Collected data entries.
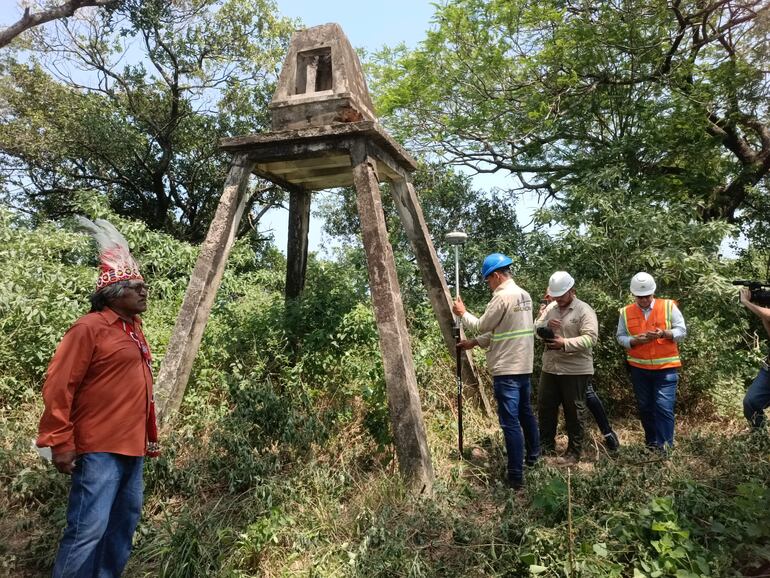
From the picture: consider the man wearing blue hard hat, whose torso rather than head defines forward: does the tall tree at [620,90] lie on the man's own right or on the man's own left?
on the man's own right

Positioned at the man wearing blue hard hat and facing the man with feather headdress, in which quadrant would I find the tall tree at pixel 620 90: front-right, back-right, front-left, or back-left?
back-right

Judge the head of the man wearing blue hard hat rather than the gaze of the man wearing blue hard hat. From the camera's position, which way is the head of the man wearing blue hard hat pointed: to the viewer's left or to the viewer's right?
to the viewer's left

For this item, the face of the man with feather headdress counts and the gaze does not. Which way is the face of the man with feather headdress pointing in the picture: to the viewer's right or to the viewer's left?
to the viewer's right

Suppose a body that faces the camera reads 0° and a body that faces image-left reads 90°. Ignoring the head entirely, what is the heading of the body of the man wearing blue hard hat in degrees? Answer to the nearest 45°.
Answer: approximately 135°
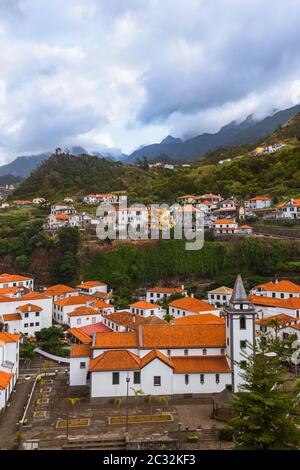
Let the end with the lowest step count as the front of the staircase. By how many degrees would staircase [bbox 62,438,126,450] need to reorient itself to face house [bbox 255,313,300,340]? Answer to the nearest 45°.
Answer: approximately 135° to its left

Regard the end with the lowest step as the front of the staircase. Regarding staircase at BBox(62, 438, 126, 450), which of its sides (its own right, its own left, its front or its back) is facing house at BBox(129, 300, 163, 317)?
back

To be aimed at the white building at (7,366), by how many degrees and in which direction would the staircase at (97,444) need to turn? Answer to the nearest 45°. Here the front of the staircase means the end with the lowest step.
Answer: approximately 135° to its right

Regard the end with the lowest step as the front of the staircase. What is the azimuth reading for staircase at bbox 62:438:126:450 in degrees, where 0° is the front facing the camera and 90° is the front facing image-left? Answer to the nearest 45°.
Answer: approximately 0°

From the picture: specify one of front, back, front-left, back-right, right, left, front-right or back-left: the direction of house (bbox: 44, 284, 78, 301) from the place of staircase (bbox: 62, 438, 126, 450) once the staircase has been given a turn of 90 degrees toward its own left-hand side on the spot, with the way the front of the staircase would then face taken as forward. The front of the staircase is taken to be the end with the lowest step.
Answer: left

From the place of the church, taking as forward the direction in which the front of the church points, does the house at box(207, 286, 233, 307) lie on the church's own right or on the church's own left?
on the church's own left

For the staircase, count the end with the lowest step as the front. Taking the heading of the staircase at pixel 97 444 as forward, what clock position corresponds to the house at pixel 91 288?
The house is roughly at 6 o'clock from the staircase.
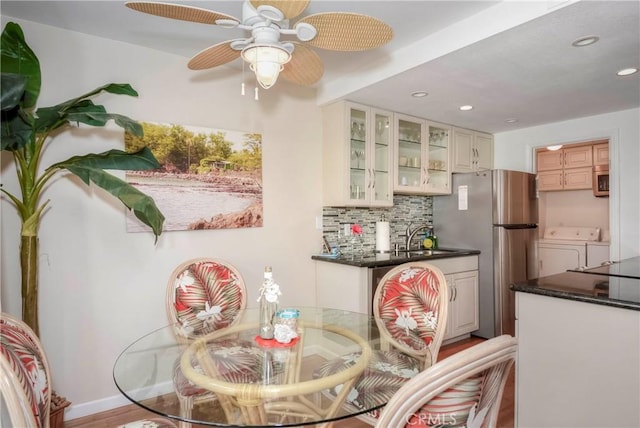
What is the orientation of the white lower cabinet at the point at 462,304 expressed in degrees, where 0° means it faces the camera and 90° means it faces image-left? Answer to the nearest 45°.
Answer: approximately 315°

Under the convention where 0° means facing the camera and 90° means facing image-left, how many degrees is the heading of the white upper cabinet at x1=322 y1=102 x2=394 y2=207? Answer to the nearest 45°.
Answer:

Task instructions.
Rewrite all of the items above with "helmet" in place of "hard hat" and leave everything else as it is. Omit the pictures from your answer.

Problem solution.
From the picture: consider the man wearing blue helmet, whose torso rather than head defines forward: does the tall tree at [620,90] lie on the man's own right or on the man's own left?
on the man's own right

Positioned at the man wearing blue helmet and facing the man with feather headdress, in which quadrant would I find the tall tree at pixel 620 90: front-right, back-right, front-left, or back-left?
back-right

Judge the head of the man wearing blue helmet rather than the gaze of the man wearing blue helmet. From the camera's position, which way is the head of the man wearing blue helmet pointed: to the viewer's left or to the viewer's right?
to the viewer's left

For this item, the face of the man with feather headdress counts and the gaze does not. Which way is the face of the man with feather headdress pointing in the picture: to the viewer's right or to the viewer's left?
to the viewer's right

Suppose a body that faces the camera reads 0° and a body that faces image-left reads 90°. Ignoring the head entirely, what is the heading of the body of the man wearing blue helmet in degrees? Answer to the nearest 45°.
Answer: approximately 135°
Let the end with the lowest step count as the front of the staircase. By how many degrees would staircase [bbox 62,438,126,450] need to reorient itself to face house [bbox 255,313,300,340]? Answer to the nearest 45°.
Answer: approximately 135° to its left

Regard the end with the lowest step as the front of the staircase. Regarding staircase at BBox(62, 438, 126, 450), which of its sides (its own right, its own left, its front or its back) is facing house at BBox(129, 300, 163, 317)?
back

To be aimed at the white building at (7,366), by how many degrees and in which direction would the staircase at (97,444) need to turn? Answer to the nearest 45°. Here the front of the staircase means the end with the lowest step.
Answer: approximately 135° to its right

Regard the end with the lowest step as the front of the staircase. What is the azimuth reading for staircase at bbox 62:438:126:450 in degrees, where 0° is the front facing the camera and 90° is the front facing image-left? Answer to the nearest 45°.
Answer: approximately 0°

From the picture: specify one of front, back, front-left, back-right, right, left, front-right or back-left: the direction of house (bbox: 44, 284, 78, 301) from the place of staircase (bbox: 62, 438, 126, 450) once the staircase has been given a turn of 90 degrees toward its own left-hand side on the spot, with the way the front of the staircase would then face taken as forward. The front of the staircase is taken to be the end with the lowest step.
Answer: left

From the place of the church, taking as forward the direction in which the front of the church points, does the house at box(207, 286, 233, 307) lie on the church's own right or on the church's own left?
on the church's own left

For the staircase, count the end with the lowest step as the front. Taking the heading of the staircase at pixel 97 444 as forward, what clock position corresponds to the house at pixel 91 288?
The house is roughly at 6 o'clock from the staircase.
What is the orientation of the white lower cabinet at the point at 462,304 expressed in degrees, where 0° means it faces the camera and 90° means it faces image-left? Answer to the nearest 45°.
Answer: approximately 315°

Under the convention where 0° means facing the camera and 90° means facing image-left, how many degrees is the heading of the white upper cabinet at x1=322 y1=102 x2=394 y2=207? Answer to the nearest 45°.
Answer:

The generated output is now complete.